There was nothing for it but force. With a sharp stroke he rammed the point of the jemmy into the side. It penetrated, he levered it down, and with a grinding, cracking sound the wood split and part of it was prised off. Eagerly Cheyne put the torch to the opening, and he chuckled with satisfaction as he saw within the familiar lilac gray of the tracing.
Once again he inserted the point of the jemmy to prise off the remainder of the side, but the heavy wood at the top of the piece prevented his getting a leverage. He withdrew the tool to find a fresh purchase, but as he did so, the front door bell rang—several sharp, jerky peals. Frantically he jammed in the jemmy, intending by sheer force to smash out the wood, but his position was hampered, and it cracked, but did not give. As he tried desperately for a fresh hold an urgent double knock sounded from below. Sweating and tugging with the jemmy he heard voices outside the window. And then with a resounding crack the panel gave, he plunged in his hand, seized the tracing, thrust it and the jemmy into his pocket and rushed out of the room.
But as he did so he heard the front door open and Dangle’s voice from below: “It sounded in the house. Didn’t you think so?” and Susan’s: “Yes, upstairs, I thought.”
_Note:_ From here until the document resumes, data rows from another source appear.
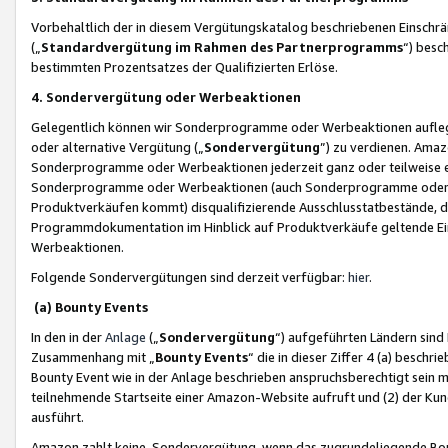
Vorbehaltlich der in diesem Vergütungskatalog beschriebenen Einschr
(„
Standardvergütung im Rahmen des Partnerprogramms
“) besc
bestimmten Prozentsatzes der Qualifizierten Erlöse.
4. Sondervergütung oder Werbeaktionen
Gelegentlich können wir Sonderprogramme oder Werbeaktionen auflegen,
oder alternative Vergütung („
Sondervergütung
”) zu verdienen. Amazo
Sonderprogramme oder Werbeaktionen jederzeit ganz oder teilweise einz
Sonderprogramme oder Werbeaktionen (auch Sonderprogramme oder We
Produktverkäufen kommt) disqualifizierende Ausschlusstatbestände, di
Programmdokumentation im Hinblick auf Produktverkäufe geltende E
Werbeaktionen.
Folgende Sondervergütungen sind derzeit verfügbar:
hier
.
(a) Bounty Events
In den in der
Anlage
(„
Sondervergütung
“) aufgeführten Ländern sind
Zusammenhang mit „
Bounty Events
“ die in dieser Ziffer 4 (a) besch
Bounty Event wie in der Anlage beschrieben anspruchsberechtigt sein mu
teilnehmende Startseite einer Amazon-Website aufruft und (2) der Kun
ausführt.
Amazon zahlt keine Sondervergütung, wenn das zugrundeliegende Boun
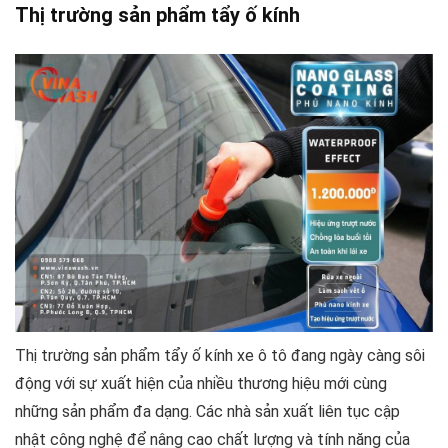
Thị trường sản phẩm tẩy ố kính
Thị trường sản phẩm tẩy ố kính xe ô tô đang ngày càng sôi
động với sự xuất hiện của nhiều thương hiệu mới cùng
những sản phẩm đa dạng. Các nhà sản xuất liên tục cập
nhật công nghệ để nâng cao chất lượng và tính năng của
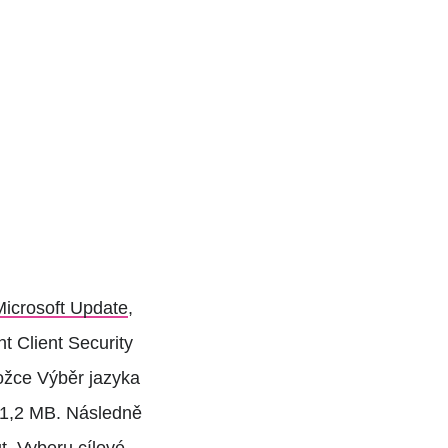
Microsoft Update
,
t Client Security
ožce Výběr jazyka
 1,2 MB. Následně
ut. Vyberu cílové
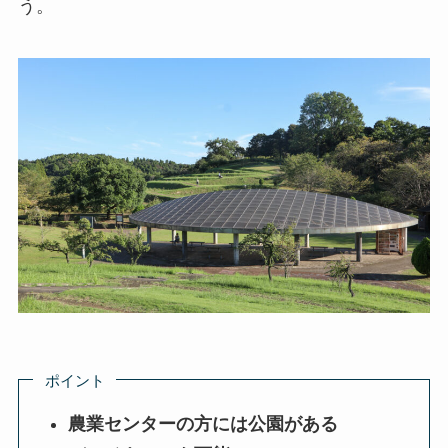
う。
ポイント
農業センターの方には公園がある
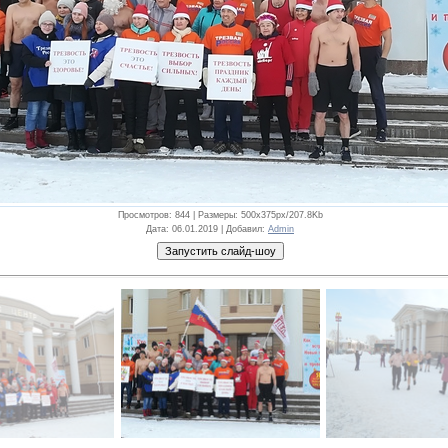
Просмотров
: 844 |
Размеры
: 500x375px/207.8Kb
Дата
: 06.01.2019 |
Добавил
:
Admin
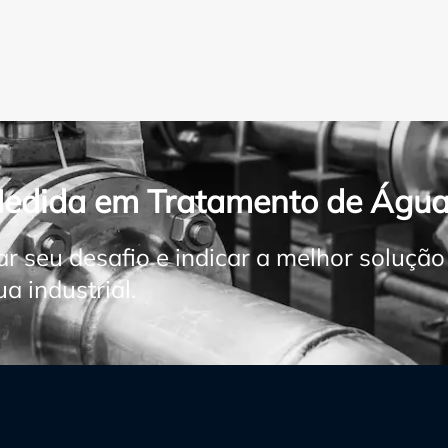
Medida em Tratamento de Água
ar seu desafio e indicar a melhor soluçã
 industrial.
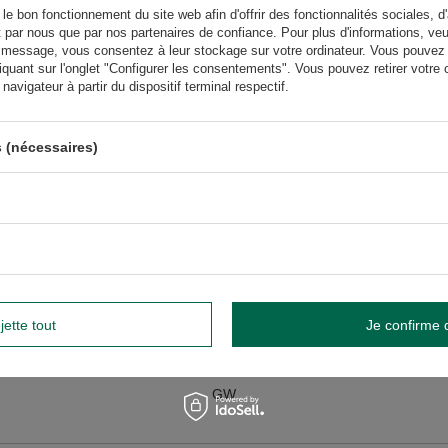
le bon fonctionnement du site web afin d'offrir des fonctionnalités sociales, d'
t par nous que par nos partenaires de confiance. Pour plus d'informations, veu
s des saveurs des échantillons de maté donnés se trouvent sur l'étiquette au
 message, vous consentez à leur stockage sur votre ordinateur. Vous pouvez p
ition.
iquant sur l'onglet "Configurer les consentements". Vous pouvez retirer vot
avigateur à partir du dispositif terminal respectif.
lisation. Évitez de la laver au lave-vaisselle.
Éviter le lavage au lave-vaisselle.
widnik, Pologne NIP: 6121860348 REGON: 366578876 info@venusti.eu
 (nécessaires)
température n’excédant pas 80°C.
r les tailles
1000
jette tout
Je confirme 
GW
GW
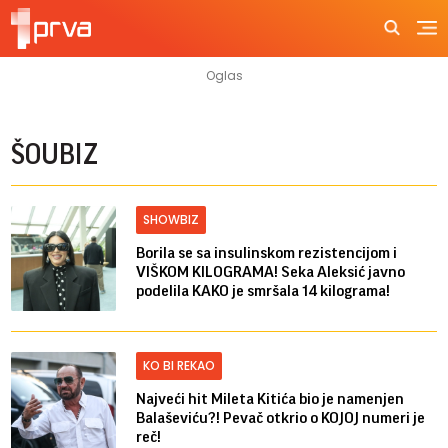
ŠOUBIZ
SHOWBIZ
Borila se sa insulinskom rezistencijom i
VIŠKOM KILOGRAMA! Seka Aleksić javno
podelila KAKO je smršala 14 kilograma!
KO BI REKAO
Najveći hit Mileta Kitića bio je namenjen
Balaševiću?! Pevač otkrio o KOJOJ numeri je
reč!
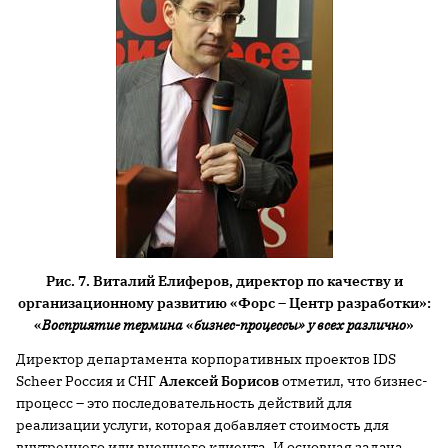
Рис. 7. Виталий Елиферов, директор по качеству и
организационному развитию «Форс – Центр разработки»:
«
Восприятие термина
«
бизнес-процессы» у всех различно
»
Директор департамента корпоративных проектов IDS
Scheer Россия и СНГ
Алексей Борисов
отметил, что бизнес-
процесс – это последовательность действий для
реализации услуги, которая добавляет стоимость для
внутреннего или внешнего клиента. И основная задача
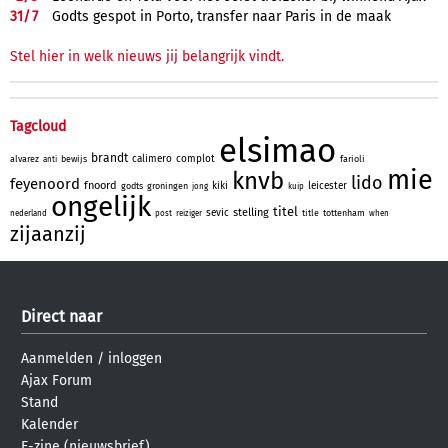
31/
7
Godts gespot in Porto, transfer naar Paris in de maak
Stel hier in welk nieuws jij belangrijk vindt.
Tagcloud
elsimao
brandt
calimero
complot
alvarez
bewijs
farioli
anti
mie
knvb
lido
feyenoord
fnoord
kiki
leicester
godts
groningen
jong
kuip
ongelijk
titel
stelling
sevic
title
tottenham
nederland
post
reiziger
when
zijaanzij
Direct naar
Aanmelden
/
inloggen
Ajax Forum
Stand
Kalender
E-zine (nieuwsbrief)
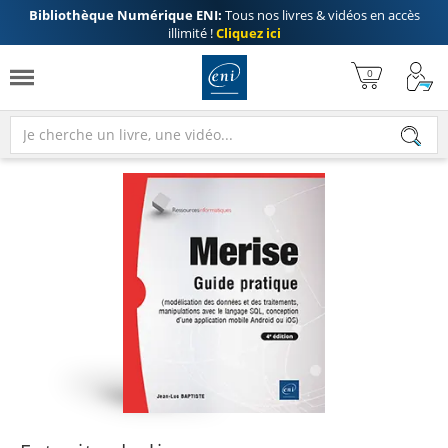
Bibliothèque Numérique ENI:
Tous nos livres & vidéos en accès
illimité !
Cliquez ici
Cheyne looked desperately round for a weapon. Near the head of the stairs stood a light cane chair, and this he seized as he dashed down. As he turned the angle of the stairs Dangle switched on the light in the hall, and with a startled oath ran forward to intercept him. With all his might Cheyne hurled the chair at the other’s head. Dangle threw up his arms to protect his face, and by the time he recovered himself Cheyne was in the hall, doubling round the newel post. Both Dangle and Susan clutched at the flying figure. But Cheyne, twisting like an eel, tore himself free and made at top speed for the back door. This he slammed after him, rushing as fast as he could down the garden. He slackened only to pull the gate to as he passed through it, then sped along the lane, and turning at its end away from Dalton Road, tore off into the night.